Cut the puff pastry into 3 equal rectangles. Arrange on a baking tray lined with baking paper.
Poke generously with a fork and sprinkle with sugar.
Top with another sheet of baking paper and lay a cooling rack on top of the baking paper.
Bake for about 30 minutes until golden brown.
In the meantime, make the pastry cream.
Cut open and scrape out the vanilla bean.
Place the vanilla and milk in a pot and bring to a boil. Reserve about ¼ of the milk to mix together with the cornstarch.
Mix together the egg yolks and sugar in a bowl.
Add the cornstarch and reserved milk. Mix until well incorporated.
Once the milk in boiling, begin ladeling the hot milk into the egg and sugar mixture while continuously stirring. Finally, add all the milk.
Return everything to the pot through a strainer, and while continuously stiring, slowely bring the mixture, once again, to a boil. Remove from heat and add the butter. Stir.
Transfer the pastry cream onto a tray lined with plastic wrap and wrap the cream tightly, removing all air. Refrigerate.
Once the baked puff pastry had cooled off, it is time to build the Napoleons.

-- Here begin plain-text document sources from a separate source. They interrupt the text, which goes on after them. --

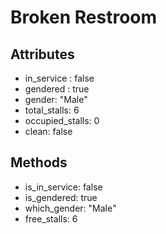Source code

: # Broken Restroom
## Attributes
* in_service : false
* gendered : true
* gender: "Male"
* total_stalls: 6
* occupied_stalls: 0
* clean: false

## Methods
* is_in_service: false
* is_gendered: true
* which_gender: "Male"
* free_stalls: 6
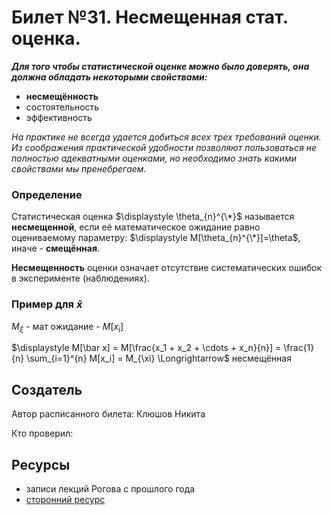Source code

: # Билет №31. Несмещенная стат. оценка.

***Для того чтобы статистической оценке можно было доверять, она должна обладать некоторыми свойствами:***
- **несмещённость**
- состоятельность
- эффективность

*На практике не всегда удается добиться всех трех требований оценки. Из соображения практической удобности позволяют пользоваться не полностью адекватными оценками, но необходимо знать какими свойствами мы пренебрегаем.*

### Определение

Статистическая оценка $\displaystyle \theta_{n}^{\*}$ называется **несмещенной**, если её математическое ожидание равно оцениваемому параметру: $\displaystyle M[\theta_{n}^{\*}]=\theta$, иначе - **смещённая**.

**Несмещенность** оценки означает отсутствие систематических ошибок в эксперименте (наблюдениях).

### Пример для $\displaystyle \bar x$

$\displaystyle M_{\xi}$ - мат ожидание - $\displaystyle M[x_i]$

$\displaystyle M[\bar x] = M[\frac{x_1 + x_2 + \cdots + x_n}{n}] = \frac{1}{n} \sum_{i=1}^{n} M[x_i] = M_{\xi} \Longrightarrow$ несмещённая


## Создатель

Автор расписанного билета: Клюшов Никита

Кто проверил:


## Ресурсы
- записи лекций Рогова с прошлого года
- [сторонний ресурс](https://studfile.net/preview/3815857/page:4/)
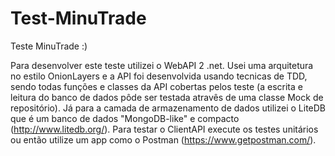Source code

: # Test-MinuTrade
Teste MinuTrade :)

Para desenvolver este teste utilizei o WebAPI 2 .net. Usei uma arquitetura no estilo OnionLayers e a API foi desenvolvida usando tecnicas de TDD, sendo todas funções e classes da API cobertas pelos teste (a escrita e leitura do banco de dados pôde ser testada atravês de uma classe Mock de repositório). Já para a camada de armazenamento de dados utilizei o LiteDB que é um banco de dados "MongoDB-like" e compacto (http://www.litedb.org/).  Para testar o ClientAPI execute os testes unitários ou então utilize um app como o Postman (https://www.getpostman.com/).
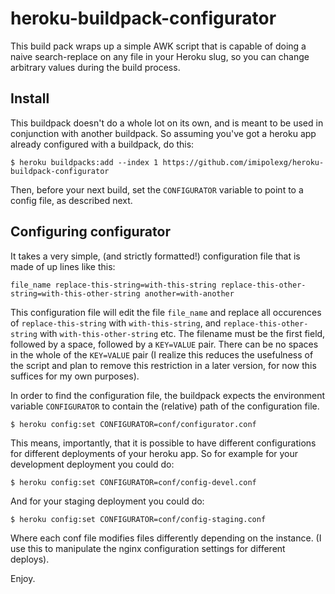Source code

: # heroku-buildpack-configurator

This build pack wraps up a simple AWK script that is capable of doing a naive
search-replace on any file in your Heroku slug, so you can change arbitrary
values during the build process.

## Install

This buildpack doesn't do a whole lot on its own, and is meant to be used in conjunction with another buildpack. So assuming you've got a heroku app already configured with a buildpack, do this:

    $ heroku buildpacks:add --index 1 https://github.com/imipolexg/heroku-buildpack-configurator

Then, before your next build, set the `CONFIGURATOR` variable to point to a
config file, as described next.

## Configuring configurator

It takes a very simple, (and strictly formatted!) configuration file that is
made of up lines like this:

    file_name replace-this-string=with-this-string replace-this-other-string=with-this-other-string another=with-another

This configuration file will edit the file `file_name` and replace all
occurences of `replace-this-string` with `with-this-string`, and
`replace-this-other-string` with `with-this-other-string` etc. The filename
must be the first field, followed by a space, followed by a `KEY=VALUE` pair.
There can be no spaces in the whole of the `KEY=VALUE` pair (I realize this
reduces the usefulness of the script and plan to remove this restriction in a
later version, for now this suffices for my own purposes).

In order to find the configuration file, the buildpack expects the environment
variable `CONFIGURATOR` to contain the (relative) path of the configuration
file.

    $ heroku config:set CONFIGURATOR=conf/configurator.conf

This means, importantly, that it is possible to have different configurations
for different deployments of your heroku app. So for example for your
development deployment you could do:

    $ heroku config:set CONFIGURATOR=conf/config-devel.conf

And for your staging deployment you could do:

    $ heroku config:set CONFIGURATOR=conf/config-staging.conf

Where each conf file modifies files differently depending on the instance. (I
use this to manipulate the nginx configuration settings for different deploys).

Enjoy.
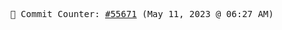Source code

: <p align="center">
    <samp>
        📮 Commit Counter: <a href="https://github.com/Javascript-void0/Javascript-void0/commits/main">#55671</a> (May 11, 2023 @ 06:27 AM)
    </samp>
</p>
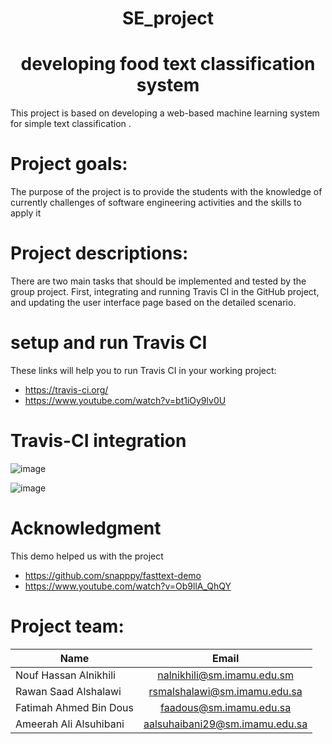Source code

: <h1 align="center">SE_project</h1>
<h1 align="center">developing food text classification system</h1>

This project is based on developing a web-based machine learning system for simple text classification .


# Project goals:
The purpose of the project is to provide the students with the knowledge of currently challenges of software engineering activities and the skills to apply it

# Project descriptions:
There are two main tasks that should be implemented and tested by the group project. First, integrating and running Travis CI in the GitHub project, and updating the user interface page based on the detailed scenario. 

#  setup and run Travis CI
These links will help you to run Travis CI in your working project:
 * https://travis-ci.org/ 
 * https://www.youtube.com/watch?v=bt1iOy9lv0U 

# Travis-CI integration 
![image](https://user-images.githubusercontent.com/95547167/170373764-3389acc2-5b52-4098-b885-4269131ed3a0.png)


![image](https://user-images.githubusercontent.com/95547167/170349802-d60109f1-db85-49bb-866e-29bb27888264.png)


# Acknowledgment
This demo helped us with the project
* https://github.com/snapppy/fasttext-demo
* https://www.youtube.com/watch?v=Ob9llA_QhQY


# Project team:
| Name        | Email           |
| ------------- |:-------------:|
| Nouf Hassan Alnikhili | nalnikhili@sm.imamu.edu.sm |
| Rawan Saad Alshalawi  | rsmalshalawi@sm.imamu.edu.sa |
| Fatimah Ahmed Bin Dous | faadous@sm.imamu.edu.sa |
| Ameerah Ali Alsuhibani | aalsuhaibani29@sm.imamu.edu.sa |


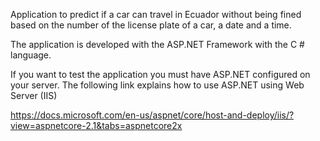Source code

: Application to predict if a car can travel in Ecuador without being fined based on the number of the license plate of a car, a date and a time.

The application is developed with the ASP.NET Framework with the C # language.

If you want to test the application you must have ASP.NET configured on your server. The following link explains how to use ASP.NET using Web Server (IIS)

https://docs.microsoft.com/en-us/aspnet/core/host-and-deploy/iis/?view=aspnetcore-2.1&tabs=aspnetcore2x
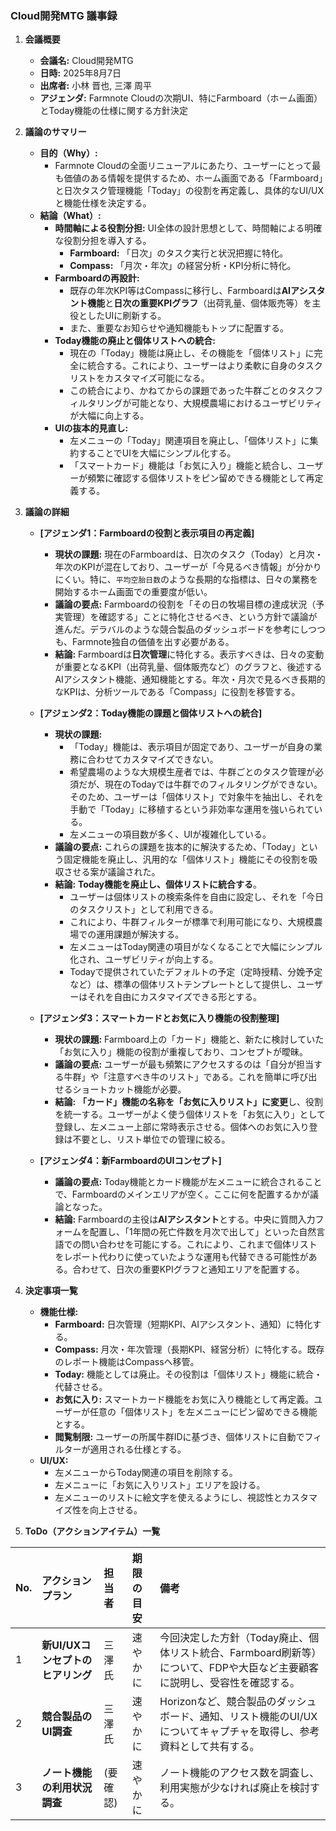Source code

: ### **Cloud開発MTG 議事録**

1.  **会議概要**
    *   **会議名:** Cloud開発MTG
    *   **日時:** 2025年8月7日
    *   **出席者:** 小林 晋也, 三澤 周平
    *   **アジェンダ:** Farmnote Cloudの次期UI、特にFarmboard（ホーム画面）とToday機能の仕様に関する方針決定

2.  **議論のサマリー**
    *   **目的（Why）:**
        *   Farmnote Cloudの全面リニューアルにあたり、ユーザーにとって最も価値のある情報を提供するため、ホーム画面である「Farmboard」と日次タスク管理機能「Today」の役割を再定義し、具体的なUI/UXと機能仕様を決定する。
    *   **結論（What）:**
        *   **時間軸による役割分担:** UI全体の設計思想として、時間軸による明確な役割分担を導入する。
            *   **Farmboard:** 「日次」のタスク実行と状況把握に特化。
            *   **Compass:** 「月次・年次」の経営分析・KPI分析に特化。
        *   **Farmboardの再設計:**
            *   既存の年次KPI等はCompassに移行し、Farmboardは**AIアシスタント機能**と**日次の重要KPIグラフ**（出荷乳量、個体販売等）を主役としたUIに刷新する。
            *   また、重要なお知らせや通知機能もトップに配置する。
        *   **Today機能の廃止と個体リストへの統合:**
            *   現在の「Today」機能は廃止し、その機能を「個体リスト」に完全に統合する。これにより、ユーザーはより柔軟に自身のタスクリストをカスタマイズ可能になる。
            *   この統合により、かねてからの課題であった牛群ごとのタスクフィルタリングが可能となり、大規模農場におけるユーザビリティが大幅に向上する。
        *   **UIの抜本的見直し:**
            *   左メニューの「Today」関連項目を廃止し、「個体リスト」に集約することでUIを大幅にシンプル化する。
            *   「スマートカード」機能は「お気に入り」機能と統合し、ユーザーが頻繁に確認する個体リストをピン留めできる機能として再定義する。

3.  **議論の詳細**

    *   **[アジェンダ1：Farmboardの役割と表示項目の再定義]**
        *   **現状の課題:** 現在のFarmboardは、日次のタスク（Today）と月次・年次のKPIが混在しており、ユーザーが「今見るべき情報」が分かりにくい。特に、`平均空胎日数`のような長期的な指標は、日々の業務を開始するホーム画面での重要度が低い。
        *   **議論の要点:** Farmboardの役割を「その日の牧場目標の達成状況（予実管理）を確認する」ことに特化させるべき、という方針で議論が進んだ。デラバルのような競合製品のダッシュボードを参考にしつつも、Farmnote独自の価値を出す必要がある。
        *   **結論:** Farmboardは**日次管理**に特化する。表示すべきは、日々の変動が重要となるKPI（出荷乳量、個体販売など）のグラフと、後述するAIアシスタント機能、通知機能とする。年次・月次で見るべき長期的なKPIは、分析ツールである「Compass」に役割を移管する。

    *   **[アジェンダ2：Today機能の課題と個体リストへの統合]**
        *   **現状の課題:**
            *   「Today」機能は、表示項目が固定であり、ユーザーが自身の業務に合わせてカスタマイズできない。
            *   希望農場のような大規模生産者では、牛群ごとのタスク管理が必須だが、現在のTodayでは牛群でのフィルタリングができない。そのため、ユーザーは「個体リスト」で対象牛を抽出し、それを手動で「Today」に移植するという非効率な運用を強いられている。
            *   左メニューの項目数が多く、UIが複雑化している。
        *   **議論の要点:** これらの課題を抜本的に解決するため、「Today」という固定機能を廃止し、汎用的な「個体リスト」機能にその役割を吸収させる案が議論された。
        *   **結論:** **Today機能を廃止し、個体リストに統合する**。
            *   ユーザーは個体リストの検索条件を自由に設定し、それを「今日のタスクリスト」として利用できる。
            *   これにより、牛群フィルターが標準で利用可能になり、大規模農場での運用課題が解決する。
            *   左メニューはToday関連の項目がなくなることで大幅にシンプル化され、ユーザビリティが向上する。
            *   Todayで提供されていたデフォルトの予定（定時授精、分娩予定など）は、標準の個体リストテンプレートとして提供し、ユーザーはそれを自由にカスタマイズできる形とする。

    *   **[アジェンダ3：スマートカードとお気に入り機能の役割整理]**
        *   **現状の課題:** Farmboard上の「カード」機能と、新たに検討していた「お気に入り」機能の役割が重複しており、コンセプトが曖昧。
        *   **議論の要点:** ユーザーが最も頻繁にアクセスするのは「自分が担当する牛群」や「注意すべき牛のリスト」である。これを簡単に呼び出せるショートカット機能が必要。
        *   **結論:** **「カード」機能の名称を「お気に入りリスト」に変更**し、役割を統一する。ユーザーがよく使う個体リストを「お気に入り」として登録し、左メニュー上部に常時表示させる。個体へのお気に入り登録は不要とし、リスト単位での管理に絞る。

    *   **[アジェンダ4：新FarmboardのUIコンセプト]**
        *   **議論の要点:** Today機能とカード機能が左メニューに統合されることで、Farmboardのメインエリアが空く。ここに何を配置するかが議論となった。
        *   **結論:** Farmboardの主役は**AIアシスタント**とする。中央に質問入力フォームを配置し、「1年間の死亡件数を月次で出して」といった自然言語での問い合わせを可能にする。これにより、これまで個体リストをレポート代わりに使っていたような運用も代替できる可能性がある。合わせて、日次の重要KPIグラフと通知エリアを配置する。

4.  **決定事項一覧**
    *   **機能仕様:**
        *   **Farmboard:** 日次管理（短期KPI、AIアシスタント、通知）に特化する。
        *   **Compass:** 月次・年次管理（長期KPI、経営分析）に特化する。既存のレポート機能はCompassへ移管。
        *   **Today:** 機能としては廃止。その役割は「個体リスト」機能に統合・代替させる。
        *   **お気に入り:** スマートカード機能をお気に入り機能として再定義。ユーザーが任意の「個体リスト」を左メニューにピン留めできる機能とする。
        *   **閲覧制限:** ユーザーの所属牛群IDに基づき、個体リストに自動でフィルターが適用される仕様とする。
    *   **UI/UX:**
        *   左メニューからToday関連の項目を削除する。
        *   左メニューに「お気に入りリスト」エリアを設ける。
        *   左メニューのリストに絵文字を使えるようにし、視認性とカスタマイズ性を向上させる。

5.  **ToDo（アクションアイテム）一覧**

| No. | アクションプラン | 担当者 | 期限の目安 | 備考 |
| :-- | :--- | :--- | :--- | :--- |
| 1 | **新UI/UXコンセプトのヒアリング** | 三澤氏 | 速やかに | 今回決定した方針（Today廃止、個体リスト統合、Farmboard刷新等）について、FDPや大臣など主要顧客に説明し、受容性を確認する。 |
| 2 | **競合製品のUI調査** | 三澤氏 | 速やかに | Horizonなど、競合製品のダッシュボード、通知、リスト機能のUI/UXについてキャプチャを取得し、参考資料として共有する。 |
| 3 | **ノート機能の利用状況調査** | (要確認) | 速やかに | ノート機能のアクセス数を調査し、利用実態が少なければ廃止を検討する。 |

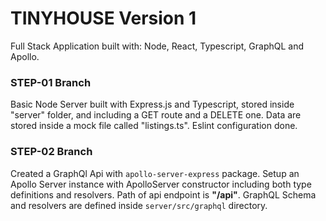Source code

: # TINYHOUSE Version 1

Full Stack Application built with: Node, React, Typescript, GraphQL and Apollo.

### STEP-01 Branch
Basic Node Server built with Express.js and Typescript, stored inside "server" folder, and including a GET route and a DELETE one. Data are stored inside a mock file called "listings.ts". Eslint configuration done.

### STEP-02 Branch
Created a GraphQl Api with `apollo-server-express` package. Setup an Apollo Server instance with ApolloServer constructor including both type definitions and resolvers. Path of api endpoint is **"/api"**. GraphQL Schema and resolvers are defined inside `server/src/graphql` directory.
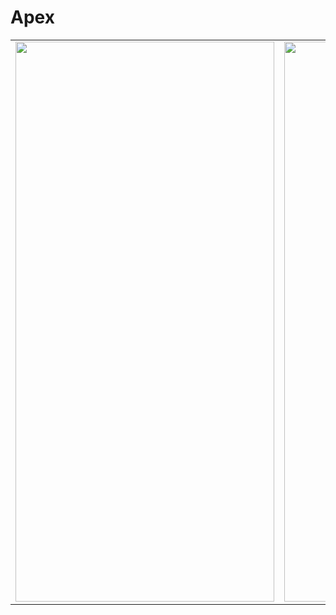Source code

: # Apex

<table>
  <tr>
    <td valign="top">
      <img src="https://user-images.githubusercontent.com/64171964/190293539-51c776fa-5b0e-4ca3-97dd-e1134d27655a.PNG" width="414" height="896">
    </td>
    <td valign="top">
      <img src="https://user-images.githubusercontent.com/64171964/190293543-1976b7a8-172b-42da-94b8-8fafae834ff8.PNG" width="414" height="896">
    </td>
    <td valign="top">
      <img src="https://user-images.githubusercontent.com/64171964/190293550-6ab26a66-74ce-436c-a15e-f013d8fe5b80.PNG" width="414" height="896">
    </td>
    <td valign="top">
      <img src="https://user-images.githubusercontent.com/64171964/190293557-d30effcf-80d4-461e-89ef-b2cddbb240c0.PNG" width="414" height="896">
    </td>
  </tr>
</table>
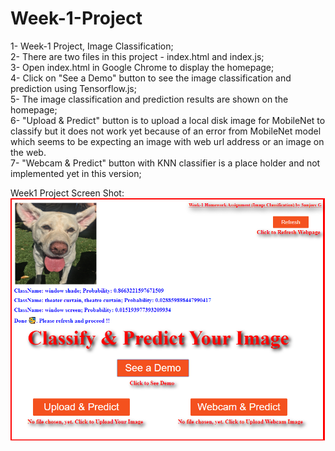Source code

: # Week-1-Project<br>
1- Week-1 Project, Image Classification;<br>
2- There are two files in this project - index.html and index.js;<br>
3- Open index.html in Google Chrome to display the homepage;<br>
4- Click on "See a Demo" button to see the image classification and prediction using Tensorflow.js;<br>
5- The image classification and prediction results are shown on the homepage;<br>
6- "Upload & Predict" button is to upload a local disk image for MobileNet to classify but it does not work yet because of an error from MobileNet model which seems to be expecting an image with web url address or an image on the web.<br>
7- "Webcam & Predict" button with KNN classifier is a place holder and not implemented yet in this version;<br>


Week1 Project Screen Shot:<br>
<img src="Project1-Output.png" width=1000><br><br>
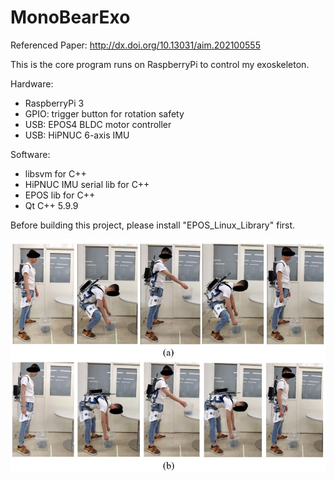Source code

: # MonoBearExo
Referenced Paper: http://dx.doi.org/10.13031/aim.202100555



This is the core program runs on RaspberryPi to control my exoskeleton.

Hardware:

- RaspberryPi 3
- GPIO: trigger button for rotation safety
- USB: EPOS4 BLDC motor controller
- USB: HiPNUC 6-axis IMU

Software:

- libsvm for C++
- HiPNUC IMU serial lib for C++
- EPOS lib for C++
- Qt C++ 5.9.9

Before building this project, please install "EPOS_Linux_Library" first.



![demo](demo.png)
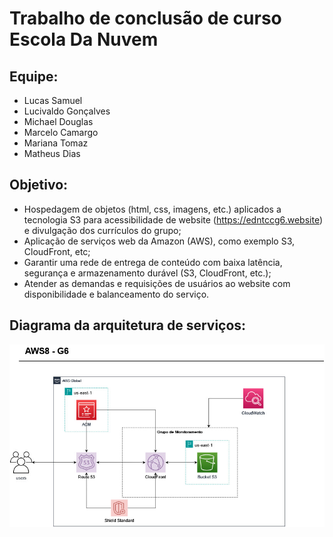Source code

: # Trabalho de conclusão de curso Escola Da Nuvem

##  Equipe:
- Lucas Samuel 
- Lucivaldo Gonçalves 
- Michael Douglas 
- Marcelo Camargo 
- Mariana Tomaz 
- Matheus Dias

## Objetivo:
- Hospedagem de objetos (html, css, imagens, etc.) aplicados a tecnologia S3 para acessibilidade de website (https://edntccg6.website) e divulgação dos currículos do grupo;
- Aplicação de serviços web da Amazon (AWS), como exemplo S3, CloudFront, etc;
- Garantir uma rede de entrega de conteúdo com baixa latência, segurança e armazenamento durável (S3, CloudFront, etc.);
- Atender as demandas e requisições de usuários ao website com disponibilidade e balanceamento do serviço.


## Diagrama da arquitetura de serviços:

![serviços](https://github.com/mar1tomaz/TCC_EDN_G6_site/blob/SITE/diagrama.jpg)









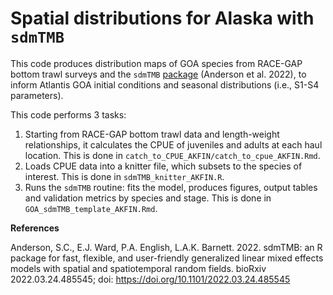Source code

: # Spatial distributions for Alaska with `sdmTMB`

This code produces distribution maps of GOA species from RACE-GAP bottom trawl surveys and the `sdmTMB` [package](https://github.com/pbs-assess/sdmTMB) (Anderson et al. 2022), to inform Atlantis GOA initial conditions and seasonal distributions (i.e., S1-S4 parameters). 

This code performs 3 tasks:

1. Starting from RACE-GAP bottom trawl data and length-weight relationships, it calculates the CPUE of juveniles and adults at each haul location. This is done in `catch_to_CPUE_AKFIN/catch_to_cpue_AKFIN.Rmd`.
2. Loads CPUE data into a knitter file, which subsets to the species of interest. This is done in `sdmTMB_knitter_AKFIN.R`.
3. Runs the `sdmTMB` routine: fits the model, produces figures, output tables and validation metrics by species and stage. This is done in `GOA_sdmTMB_template_AKFIN.Rmd`.

__References__

Anderson, S.C., E.J. Ward, P.A. English, L.A.K. Barnett. 2022. sdmTMB: an R package for fast, flexible, and user-friendly generalized linear mixed effects models with spatial and spatiotemporal random fields. bioRxiv 2022.03.24.485545; doi: https://doi.org/10.1101/2022.03.24.485545

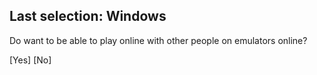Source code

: ## Last selection: Windows

Do want to be able to play online with other people on emulators online?

[Yes] 
[No]
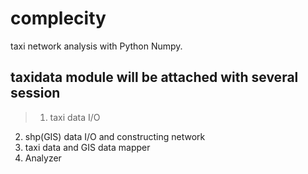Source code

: # complecity
taxi network analysis with Python Numpy.

## taxidata module will be attached with several session
> 1. taxi data I/O
2. shp(GIS) data I/O and constructing network
3. taxi data and GIS data mapper
4. Analyzer
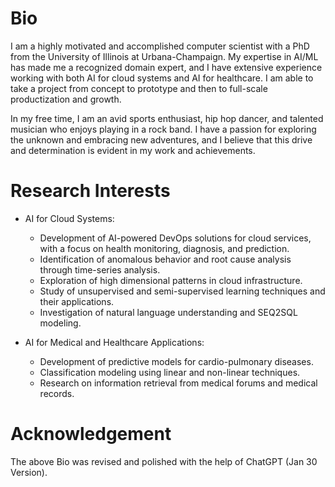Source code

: 
# Bio

I am a highly motivated and accomplished computer scientist with a PhD from the University of Illinois at Urbana-Champaign. My expertise in AI/ML has made me a recognized domain expert, and I have extensive experience working with both AI for cloud systems and AI for healthcare. I am able to take a project from concept to prototype and then to full-scale productization and growth.

In my free time, I am an avid sports enthusiast, hip hop dancer, and talented musician who enjoys playing in a rock band. I have a passion for exploring the unknown and embracing new adventures, and I believe that this drive and determination is evident in my work and achievements.

# Research Interests

* AI for Cloud Systems:
  - Development of AI-powered DevOps solutions for cloud services, with a focus on health monitoring, diagnosis, and prediction.
  - Identification of anomalous behavior and root cause analysis through time-series analysis.
  - Exploration of high dimensional patterns in cloud infrastructure.
  - Study of unsupervised and semi-supervised learning techniques and their applications.
  - Investigation of natural language understanding and SEQ2SQL modeling.

* AI for Medical and Healthcare Applications:
  - Development of predictive models for cardio-pulmonary diseases.
  - Classification modeling using linear and non-linear techniques.
  - Research on information retrieval from medical forums and medical records.


# Acknowledgement

 The above Bio was revised and polished with the help of ChatGPT (Jan 30 Version). 
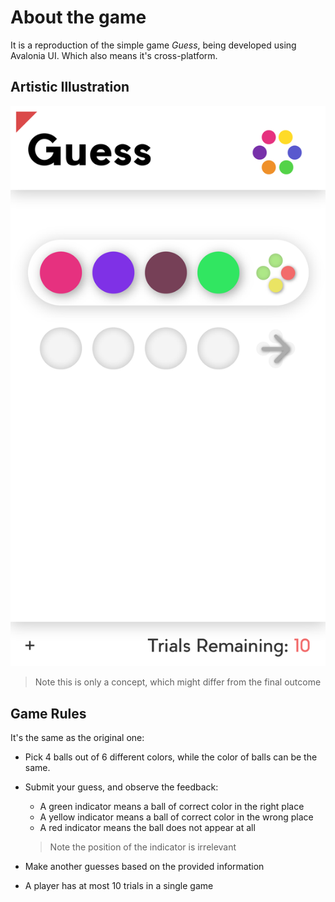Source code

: # About the game

It is a reproduction of the simple game *Guess*, being developed using Avalonia UI. Which also means it's cross-platform. 

## Artistic Illustration

![GUESS_Design](GUESS_Design.png)

> Note this is only a concept, which might differ from the final outcome

## Game Rules

It's the same as the original one:

- Pick 4 balls out of 6 different colors, while the color of balls can be the same. 

- Submit your guess, and observe the feedback:

    - A green indicator means a ball of correct color in the right place
    - A yellow indicator means a ball of correct color in the wrong place
    - A red indicator means the ball does not appear at all

    > Note the position of the indicator is irrelevant

- Make another guesses based on the provided information
- A player has at most 10 trials in a single game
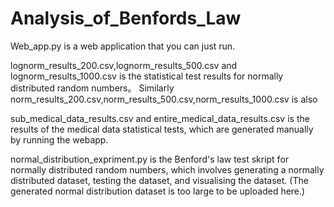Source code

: # Analysis_of_Benfords_Law


Web_app.py is a web application that you can just run.

lognorm_results_200.csv,lognorm_results_500.csv and lognorm_results_1000.csv is the 
statistical test results for normally distributed random numbers。
Similarly norm_results_200.csv,norm_results_500.csv,norm_results_1000.csv is also

sub_medical_data_results.csv and entire_medical_data_results.csv is the results of the medical data 
statistical tests, which are generated manually by running the webapp.

normal_distribution_expriment.py is the Benford's law test skript for normally distributed random numbers,
which involves generating a normally distributed dataset, testing the dataset, and visualising the dataset. 
(The generated normal distribution dataset is too large to be uploaded here.)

Pipe the pastry cream evenly onto one of the puff pastry rectangles. Top with the second puff pastry. Repeat by piping the pastry cream onto the puff pastry and top with the third puff pastry rectangle, BOTTOM SIDE UP. This ensure a flatter surface for the decoration.
Mix together the powdered sugar, corrn syrup, butter, and milk removing all clumps.
Pour ¾ of the icing over top the pastry. Spread evenly with an offset spatula.
Add the cocoa powder to the remaining icing and stir. With a piping bag, pipe lines across the pastry. Using a toothpick, drag the icing down the pastry creating the traditional decoration.
Let dry for about 15 minutes.
With a sharp, serated knife, carefully trim the edges of the pastry cleaning the knife after each cut, and finally, cutting the single Napoleons.